Ici, avant de procéder plus avant, dans ce très sérieux et très sincère et pénible et douloureux travail, il me sied et me plaît de remercier mes amis Dujardin et Kahn, Fénéon, et ce trop méconnu, trop modeste Anatole Baju, de leur intervention en un cas si beau, mais à l'époque périculeux, je vous l'assure, car je ne le sais que trop.

Kahn et Dujardin disposaient néanmoins de revues jeunes et d'aspect presque imposant, un peu d'outre-Rhin et parfois, pour ainsi dire, pédantesques; depuis il y a eu encore du plomb dans l'aile de ces périodiques changés de direction—et Baju, naïf, eut aussi son influence, vraiment.

Tous trois firent leur devoir en faveur de mes efforts pour Rimbaud, Baju avec le tort, peut-être inconscient, de publier, à l'appui de la bonne thèse, des gloses farceuses de gens de talent et surtout d'esprit qui auraient mieux fait certainement de travailler pour leur compte, qui en valait, je le leur dis en toute sincérité,

La peine assurément!

Mais un devoir sacré m'incombe, en dehors de toute diversion même quasiment nécessaire, vite. C'est de rectifier des faits d'abord—et ensuite d'élucider un peu la disposition, à mon sens, mal littéraire, mais conçue dans un but tellement respectable! du présent volume des Poésies complètes d'Arthur Rimbaud.
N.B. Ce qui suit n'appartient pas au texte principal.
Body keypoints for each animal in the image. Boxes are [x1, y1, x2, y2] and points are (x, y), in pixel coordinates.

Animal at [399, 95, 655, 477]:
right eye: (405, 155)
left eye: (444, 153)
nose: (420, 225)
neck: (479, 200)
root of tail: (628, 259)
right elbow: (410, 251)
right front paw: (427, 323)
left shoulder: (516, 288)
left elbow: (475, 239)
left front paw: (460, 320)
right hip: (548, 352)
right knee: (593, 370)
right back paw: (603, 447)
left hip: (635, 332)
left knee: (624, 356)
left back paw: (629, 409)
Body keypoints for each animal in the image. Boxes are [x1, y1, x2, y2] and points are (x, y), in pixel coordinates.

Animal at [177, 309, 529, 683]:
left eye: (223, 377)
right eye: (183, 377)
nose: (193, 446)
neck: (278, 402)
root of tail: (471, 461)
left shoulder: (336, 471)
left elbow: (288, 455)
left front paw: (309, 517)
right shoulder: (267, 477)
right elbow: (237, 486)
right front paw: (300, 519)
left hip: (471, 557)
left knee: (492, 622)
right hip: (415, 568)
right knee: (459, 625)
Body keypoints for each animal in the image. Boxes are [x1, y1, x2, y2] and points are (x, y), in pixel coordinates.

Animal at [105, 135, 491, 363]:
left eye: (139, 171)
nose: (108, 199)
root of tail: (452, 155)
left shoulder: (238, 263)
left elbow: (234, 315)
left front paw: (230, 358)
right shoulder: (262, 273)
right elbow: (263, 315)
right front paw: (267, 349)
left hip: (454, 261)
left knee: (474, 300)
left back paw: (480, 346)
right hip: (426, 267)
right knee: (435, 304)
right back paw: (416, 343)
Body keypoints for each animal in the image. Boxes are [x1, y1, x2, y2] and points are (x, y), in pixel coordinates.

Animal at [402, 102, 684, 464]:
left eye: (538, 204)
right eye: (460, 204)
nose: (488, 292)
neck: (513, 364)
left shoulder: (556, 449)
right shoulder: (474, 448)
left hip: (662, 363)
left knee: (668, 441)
On a tout dit, en une préface abominable que la Justice a châtiée, d'ailleurs par la saisie, sur la requête d'un galant homme de qui la signature avait été escroquée, M. Rodolphe Darzens, on a dit tout le mauvais sur Rimbaud, homme et poète.

Ce mauvais-là, il faut malheureusement, mais carrément, l'amalgamer avec celui qu'a écrit, pensé sans nul doute, un homme de talent dans un journal d'irréprochable tenue. Je veux parler de M. Charles Maurras et en appeler de lui à lui mieux informé.

Je lis, par exemple, ceci de lui, M. Charles Maurras:

«Au dîner du Bon Bock», or il n'y avait pas alors, de dîner du Bon Bock où nous allassions, Valade, Mérat, Silvestre, quelques autres Parnassiens [et] moi, ni par conséquent Rimbaud avec nous, mais bien un dîner mensuel des Vilains Bonshommes [note illisible], fondé avant la guerre et qu'avaient honoré quelquefois Théodore de Banville et, de la part de Sainte-Beuve, le secrétaire de celui-ci, M. Jules Troubat. Au moment dont il est question, fin 1871, nos «assises» se tenaient au premier étage d'un marchand de vins établi au coin de la rue Bonaparte et de la place Saint-Sulpice, vis-à-vis d'un libraire d'occasion (rue Bonaparte) et (rue du Vieux-Colombier) d'un négociant [en] objets religieux. «Au dîner du Bon Bock, dit donc M. Maurras, ses reparties (à Rimbaud) causaient de grands scandales. Ernest d'Hervilly le rappelait en vain à la raison. Carjat le mit à la porte. Rimbaud attendit patiemment à la porte et Carjat reçut à la sortie un «bon» (je retiens «bon») coup de canne à épée dans le ventre.»